> SUPPLIED MATERIAL:

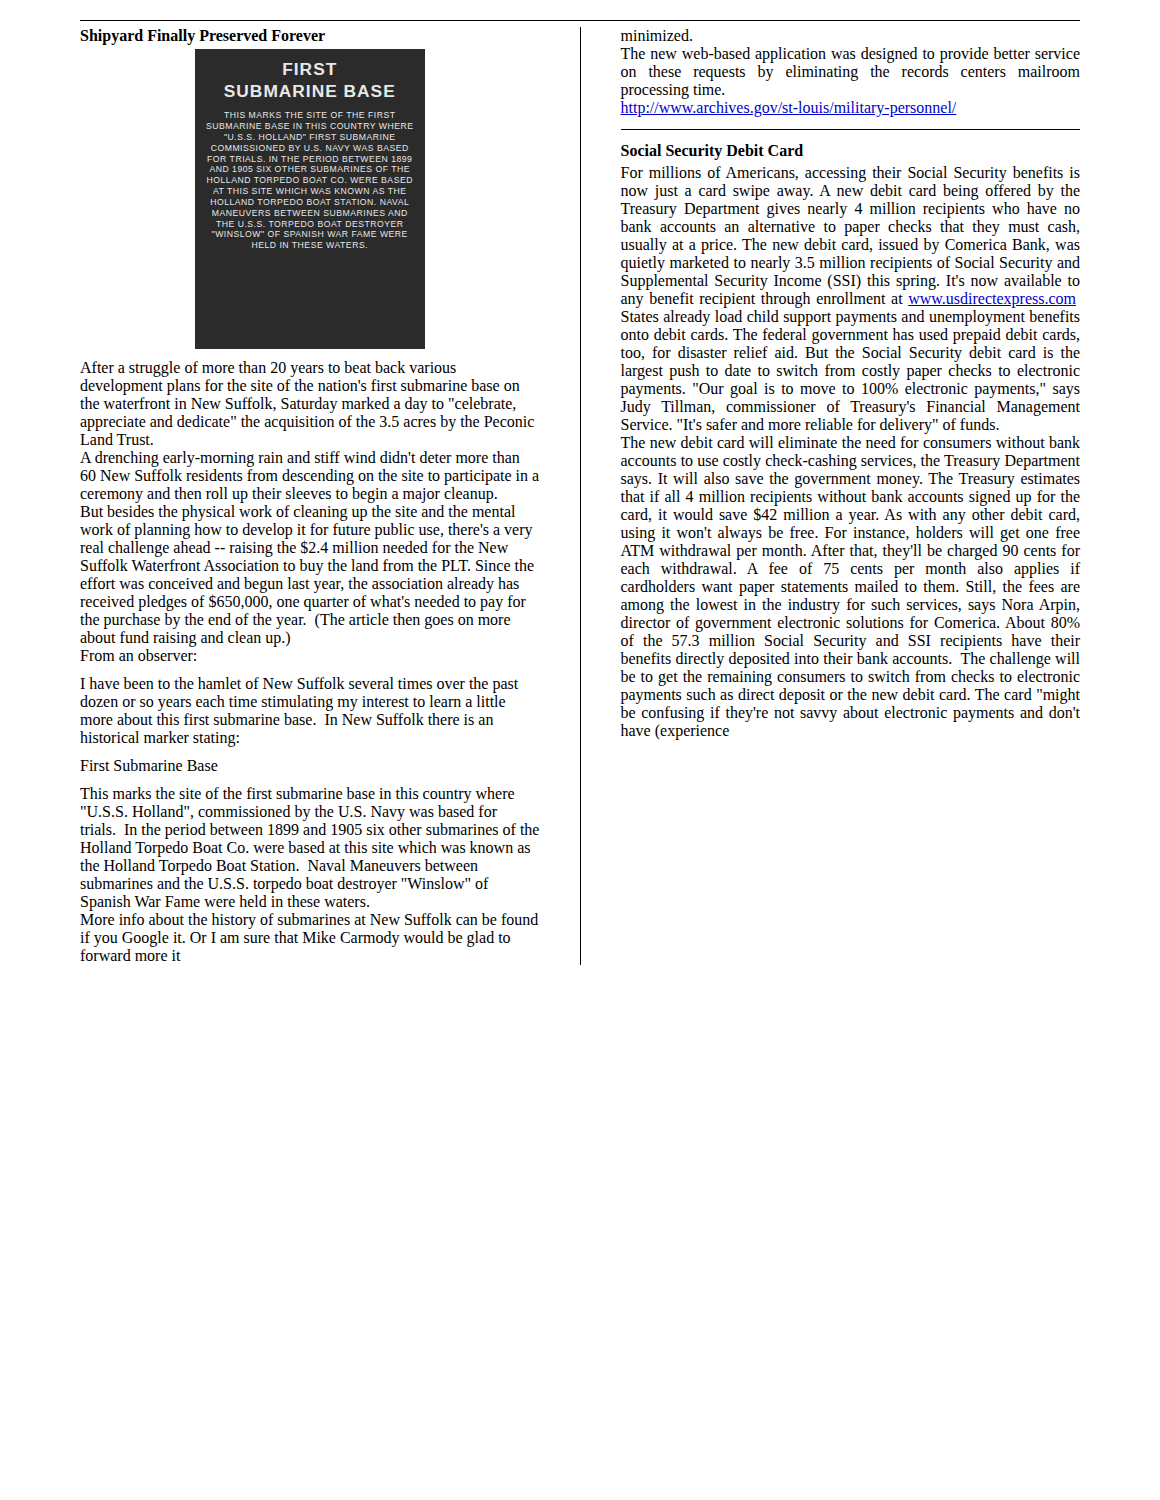Shipyard Finally Preserved Forever
FIRST
SUBMARINE BASE THIS MARKS THE SITE OF THE FIRST SUBMARINE BASE IN THIS COUNTRY WHERE "U.S.S. HOLLAND" FIRST SUBMARINE COMMISSIONED BY U.S. NAVY WAS BASED FOR TRIALS. IN THE PERIOD BETWEEN 1899 AND 1905 SIX OTHER SUBMARINES OF THE HOLLAND TORPEDO BOAT CO. WERE BASED AT THIS SITE WHICH WAS KNOWN AS THE HOLLAND TORPEDO BOAT STATION. NAVAL MANEUVERS BETWEEN SUBMARINES AND THE U.S.S. TORPEDO BOAT DESTROYER "WINSLOW" OF SPANISH WAR FAME WERE HELD IN THESE WATERS.
After a struggle of more than 20 years to beat back various development plans for the site of the nation's first submarine base on the waterfront in New Suffolk, Saturday marked a day to "celebrate, appreciate and dedicate" the acquisition of the 3.5 acres by the Peconic Land Trust.
A drenching early-morning rain and stiff wind didn't deter more than 60 New Suffolk residents from descending on the site to participate in a ceremony and then roll up their sleeves to begin a major cleanup.
But besides the physical work of cleaning up the site and the mental work of planning how to develop it for future public use, there's a very real challenge ahead -- raising the $2.4 million needed for the New Suffolk Waterfront Association to buy the land from the PLT. Since the effort was conceived and begun last year, the association already has received pledges of $650,000, one quarter of what's needed to pay for the purchase by the end of the year. (The article then goes on more about fund raising and clean up.)
From an observer:
I have been to the hamlet of New Suffolk several times over the past dozen or so years each time stimulating my interest to learn a little more about this first submarine base. In New Suffolk there is an historical marker stating:
First Submarine Base
This marks the site of the first submarine base in this country where "U.S.S. Holland", commissioned by the U.S. Navy was based for trials. In the period between 1899 and 1905 six other submarines of the Holland Torpedo Boat Co. were based at this site which was known as the Holland Torpedo Boat Station. Naval Maneuvers between submarines and the U.S.S. torpedo boat destroyer "Winslow" of Spanish War Fame were held in these waters.
More info about the history of submarines at New Suffolk can be found if you Google it. Or I am sure that Mike Carmody would be glad to forward more it
minimized.
The new web-based application was designed to provide better service on these requests by eliminating the records centers mailroom processing time.
http://www.archives.gov/st-louis/military-personnel/
Social Security Debit Card
For millions of Americans, accessing their Social Security benefits is now just a card swipe away. A new debit card being offered by the Treasury Department gives nearly 4 million recipients who have no bank accounts an alternative to paper checks that they must cash, usually at a price. The new debit card, issued by Comerica Bank, was quietly marketed to nearly 3.5 million recipients of Social Security and Supplemental Security Income (SSI) this spring. It's now available to any benefit recipient through enrollment at www.usdirectexpress.com States already load child support payments and unemployment benefits onto debit cards. The federal government has used prepaid debit cards, too, for disaster relief aid. But the Social Security debit card is the largest push to date to switch from costly paper checks to electronic payments. "Our goal is to move to 100% electronic payments," says Judy Tillman, commissioner of Treasury's Financial Management Service. "It's safer and more reliable for delivery" of funds.
The new debit card will eliminate the need for consumers without bank accounts to use costly check-cashing services, the Treasury Department says. It will also save the government money. The Treasury estimates that if all 4 million recipients without bank accounts signed up for the card, it would save $42 million a year. As with any other debit card, using it won't always be free. For instance, holders will get one free ATM withdrawal per month. After that, they'll be charged 90 cents for each withdrawal. A fee of 75 cents per month also applies if cardholders want paper statements mailed to them. Still, the fees are among the lowest in the industry for such services, says Nora Arpin, director of government electronic solutions for Comerica. About 80% of the 57.3 million Social Security and SSI recipients have their benefits directly deposited into their bank accounts. The challenge will be to get the remaining consumers to switch from checks to electronic payments such as direct deposit or the new debit card. The card "might be confusing if they're not savvy about electronic payments and don't have (experience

> EXERCISE PROMPT:
Restate the records word for word, omitting images.

> SOLUTION TO THIS TASK:
Shipyard Finally Preserved Forever
FIRST
SUBMARINE BASE THIS MARKS THE SITE OF THE FIRST SUBMARINE BASE IN THIS COUNTRY WHERE "U.S.S. HOLLAND" FIRST SUBMARINE COMMISSIONED BY U.S. NAVY WAS BASED FOR TRIALS. IN THE PERIOD BETWEEN 1899 AND 1905 SIX OTHER SUBMARINES OF THE HOLLAND TORPEDO BOAT CO. WERE BASED AT THIS SITE WHICH WAS KNOWN AS THE HOLLAND TORPEDO BOAT STATION. NAVAL MANEUVERS BETWEEN SUBMARINES AND THE U.S.S. TORPEDO BOAT DESTROYER "WINSLOW" OF SPANISH WAR FAME WERE HELD IN THESE WATERS.
After a struggle of more than 20 years to beat back various development plans for the site of the nation's first submarine base on the waterfront in New Suffolk, Saturday marked a day to "celebrate, appreciate and dedicate" the acquisition of the 3.5 acres by the Peconic Land Trust.
A drenching early-morning rain and stiff wind didn't deter more than 60 New Suffolk residents from descending on the site to participate in a ceremony and then roll up their sleeves to begin a major cleanup.
But besides the physical work of cleaning up the site and the mental work of planning how to develop it for future public use, there's a very real challenge ahead -- raising the $2.4 million needed for the New Suffolk Waterfront Association to buy the land from the PLT. Since the effort was conceived and begun last year, the association already has received pledges of $650,000, one quarter of what's needed to pay for the purchase by the end of the year. (The article then goes on more about fund raising and clean up.)
From an observer:
I have been to the hamlet of New Suffolk several times over the past dozen or so years each time stimulating my interest to learn a little more about this first submarine base. In New Suffolk there is an historical marker stating:
First Submarine Base
This marks the site of the first submarine base in this country where "U.S.S. Holland", commissioned by the U.S. Navy was based for trials. In the period between 1899 and 1905 six other submarines of the Holland Torpedo Boat Co. were based at this site which was known as the Holland Torpedo Boat Station. Naval Maneuvers between submarines and the U.S.S. torpedo boat destroyer "Winslow" of Spanish War Fame were held in these waters.
More info about the history of submarines at New Suffolk can be found if you Google it. Or I am sure that Mike Carmody would be glad to forward more it
minimized.
The new web-based application was designed to provide better service on these requests by eliminating the records centers mailroom processing time.
http://www.archives.gov/st-louis/military-personnel/
Social Security Debit Card
For millions of Americans, accessing their Social Security benefits is now just a card swipe away. A new debit card being offered by the Treasury Department gives nearly 4 million recipients who have no bank accounts an alternative to paper checks that they must cash, usually at a price. The new debit card, issued by Comerica Bank, was quietly marketed to nearly 3.5 million recipients of Social Security and Supplemental Security Income (SSI) this spring. It's now available to any benefit recipient through enrollment at www.usdirectexpress.com States already load child support payments and unemployment benefits onto debit cards. The federal government has used prepaid debit cards, too, for disaster relief aid. But the Social Security debit card is the largest push to date to switch from costly paper checks to electronic payments. "Our goal is to move to 100% electronic payments," says Judy Tillman, commissioner of Treasury's Financial Management Service. "It's safer and more reliable for delivery" of funds.
The new debit card will eliminate the need for consumers without bank accounts to use costly check-cashing services, the Treasury Department says. It will also save the government money. The Treasury estimates that if all 4 million recipients without bank accounts signed up for the card, it would save $42 million a year. As with any other debit card, using it won't always be free. For instance, holders will get one free ATM withdrawal per month. After that, they'll be charged 90 cents for each withdrawal. A fee of 75 cents per month also applies if cardholders want paper statements mailed to them. Still, the fees are among the lowest in the industry for such services, says Nora Arpin, director of government electronic solutions for Comerica. About 80% of the 57.3 million Social Security and SSI recipients have their benefits directly deposited into their bank accounts. The challenge will be to get the remaining consumers to switch from checks to electronic payments such as direct deposit or the new debit card. The card "might be confusing if they're not savvy about electronic payments and don't have (experience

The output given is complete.